Having a finger on the pulse is vital to concluding your research on a sector. This includes catching onto a sector's growth headwinds, market maturity (where the sector is in its cycle), consumption split between organized versus unorganized market, consumption split between domestic and international players, split between the consumption in domestic and international markets, the players responsible for setting the trend in the sector (in terms of pricing power, product innovation, etc), the emerging players that could disrupt the set trends, the barrier to entry faced by new players, and so on. Look, it's impossible to list such things down here, specially since different sectors can have different things to look at, but the gist is to have an eye on what the participants of a sector as a collective are doing.

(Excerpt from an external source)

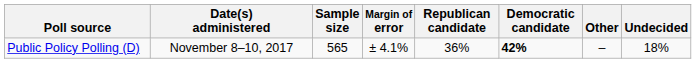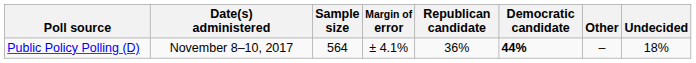Public Policy Polling (D) | Sample size: 565 -> 564
Public Policy Polling (D) | Democratic candidate: 42% -> 44%
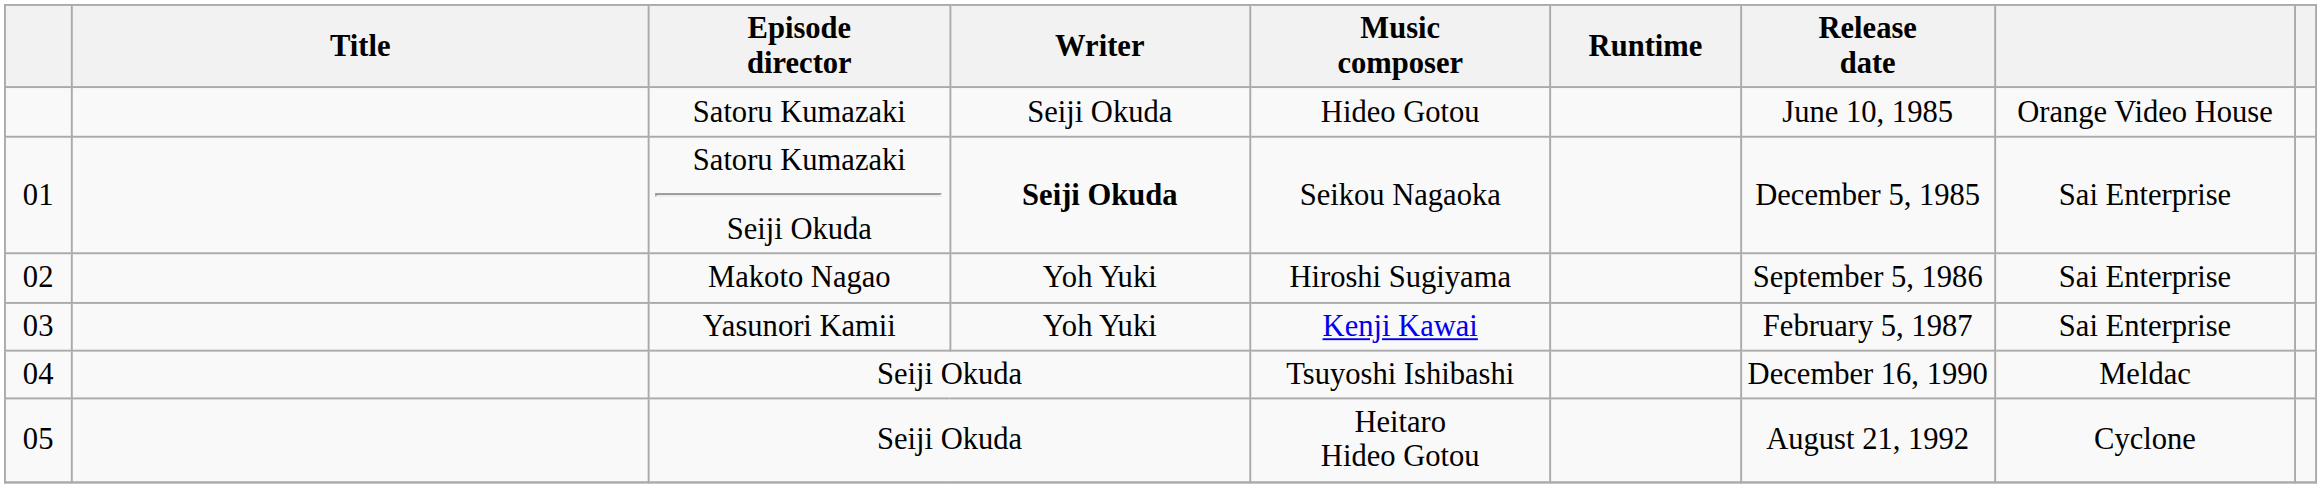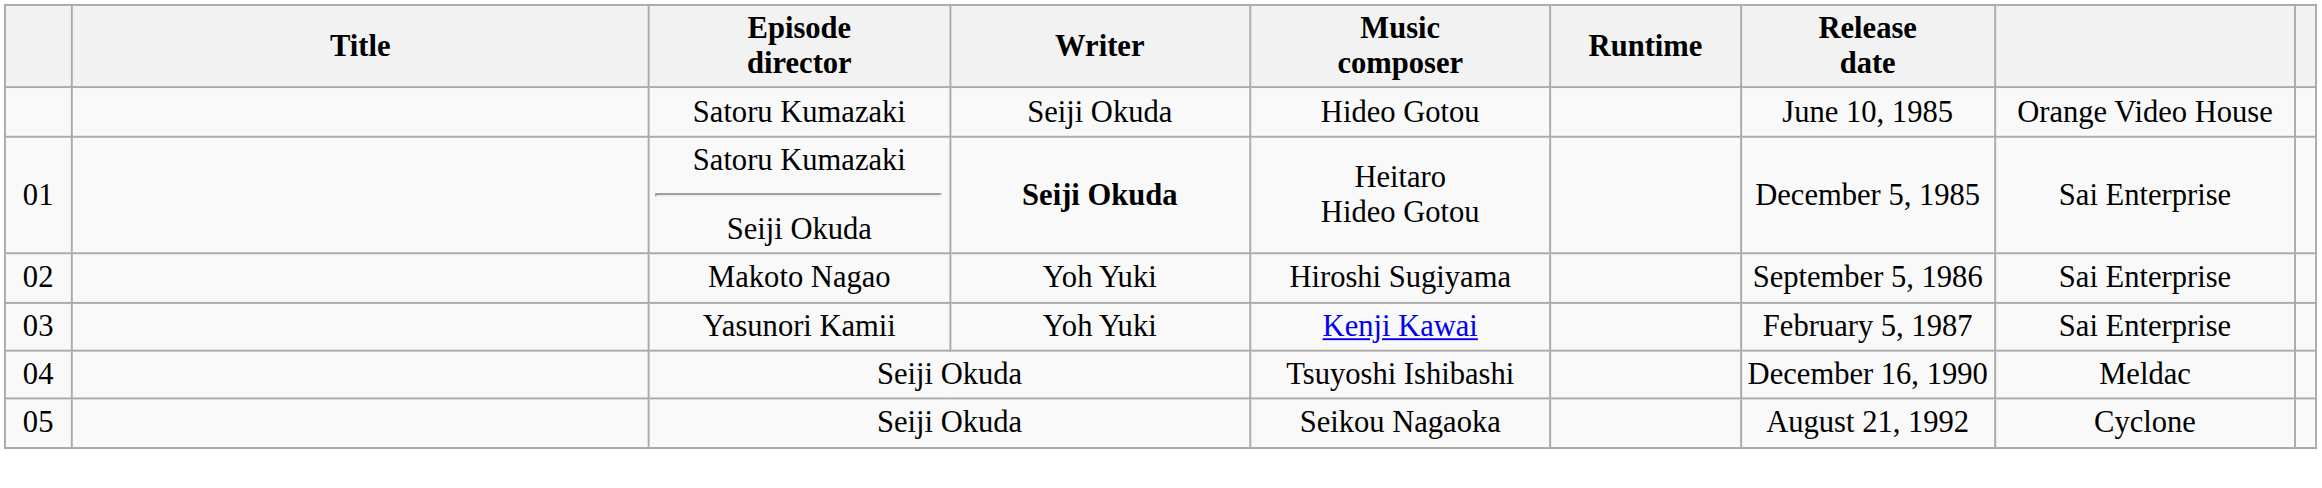01 | Music composer: Seikou Nagaoka -> Heitaro Hideo Gotou
05 | Music composer: Heitaro Hideo Gotou -> Seikou Nagaoka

Tracking every number associated with the sectors you're tracking becomes impossible very quickly. And so, the flip side of performing due diligence is the ability to keep track of companies / sectors within your circle of competence as simply as possible. In fact, performing thorough due diligence yourself essentially allows you to abstract what's relevant in a sector, and track that. For example, with the telecom sector, much of what you need to know apart from your research is encapsulated in one number - average revenue per user (ARPU). With fast-moving consumer goods, a lot of information that you would need to keep an eye on cuts down to value/volume growth.

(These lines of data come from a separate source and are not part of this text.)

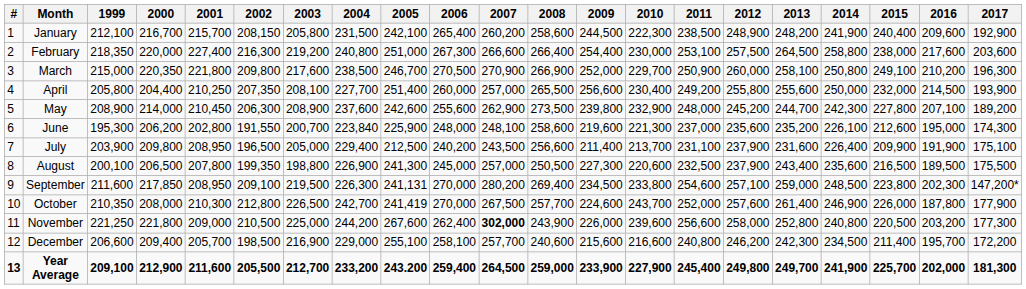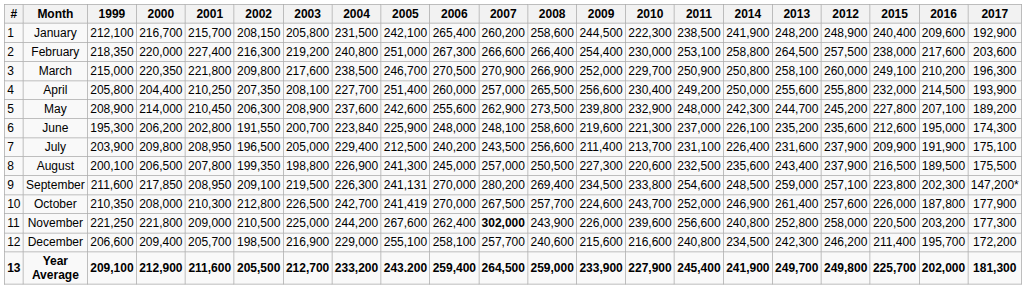columns swapped: 2012 <-> 2014
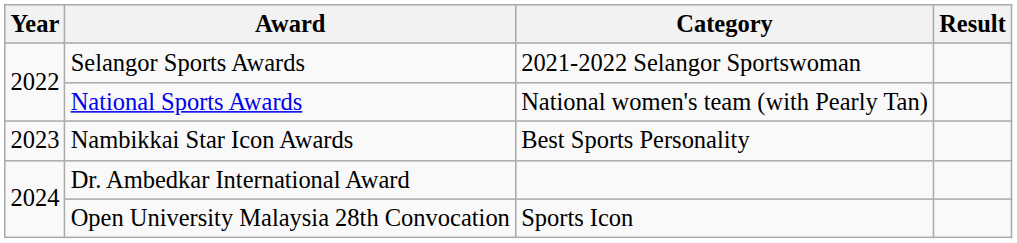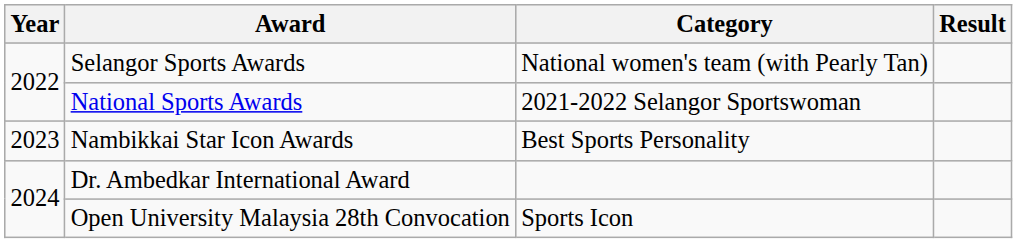Selangor Sports Awards | Category: 2021-2022 Selangor Sportswoman -> National women's team (with Pearly Tan)
National Sports Awards | Category: National women's team (with Pearly Tan) -> 2021-2022 Selangor Sportswoman
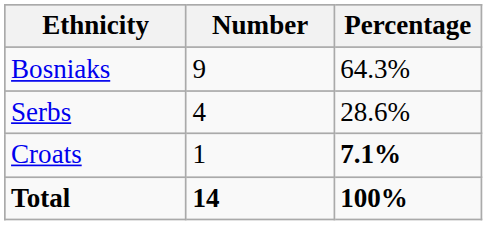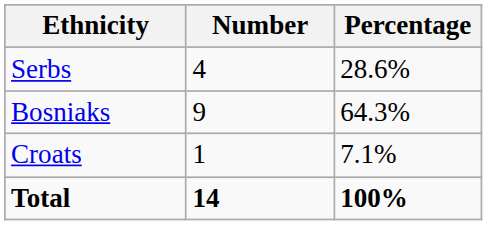rows swapped: Bosniaks <-> Serbs
Croats | Percentage: bold -> normal
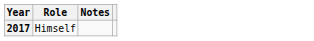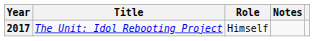+ column: Title | The Unit: Idol Rebooting Project
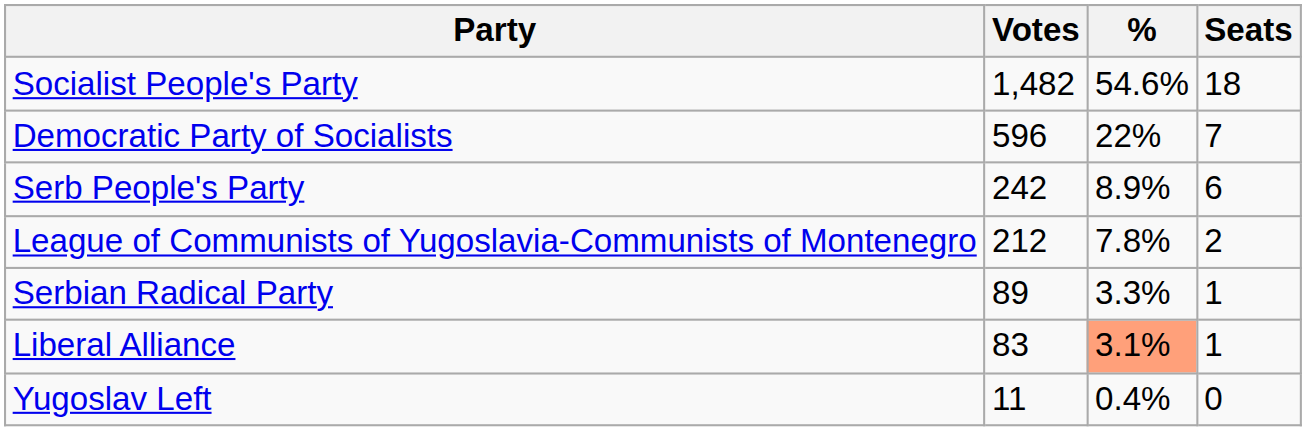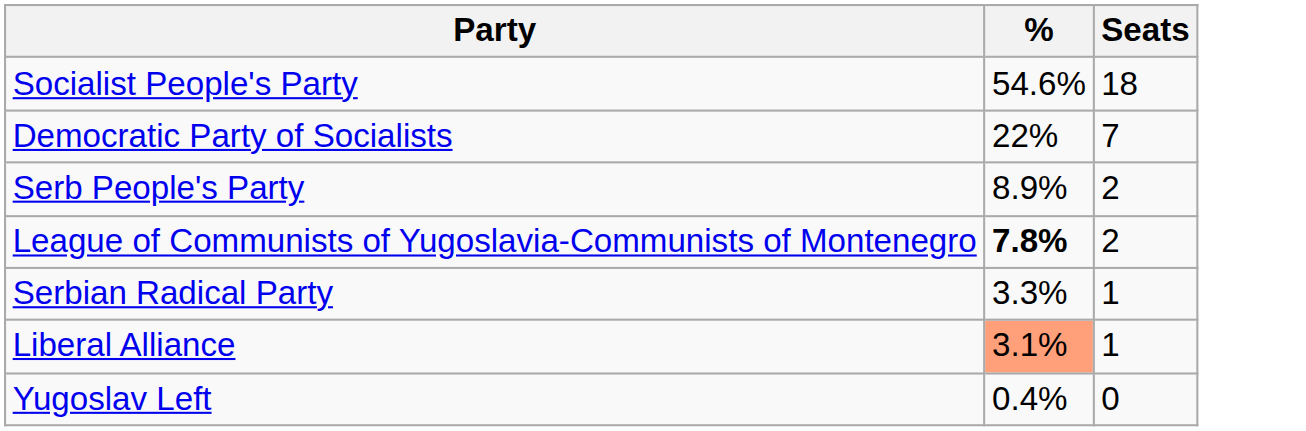- column: Votes | 1,482 | 596 | 242 | 212 | 89 | 83 | 11
Serb People's Party | Seats: 6 -> 2
League of Communists of Yugoslavia-Communists of Montenegro | %: normal -> bold
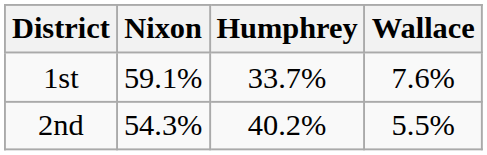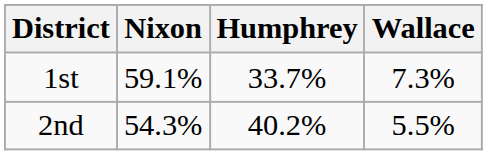1st | Wallace: 7.6% -> 7.3%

Sahil Bloom, VP of Altamont Capital Partners describes this beautifully in his appearance^19 on the We Study Billionaires podcast,
Occam’s razor is all about simplicity. The simplest explanation is often the best one. [...] And it really just enables you to the razor cut through the noise on an issue and just boil it down to the critical path towards an outcome. The best investors are able to boil down investment decisions to the fewest possible variables. [...] They have this unbelievable ability to aggregate all of this information about a company and just say the one or two things that actually matter. [...] They’re able to boil something complicated down to the simplest possible variable for them to look at. Gavin Baker [...] talks about this a lot in a number of interviews that I’ve heard with him, he talked about it as it related to electric vehicles, as an example. All that matters is the battery efficiency. And so, you just focus on that. You don’t need to get caught up in all the other metrics because battery efficiency is what matters for driving these businesses forward and for their success as a business model. And so you focus on that. That’s really what this is all about. Don’t add unnecessary assumptions, variables, and noise, when really only one thing matters. So identify that one thing, and then ruthlessly focus on it as a means to just bring simplicity into extremely complex companies.
To sum up what we've covered in this chapter, we essentially perform due-diligence over sectors to get a birds-eye view of its participants. A sectoral research includes the understanding of its products, an analysis of its value chain, looking at key events in its history, getting an overview on its current conditions, and an effective way to keep adding to it.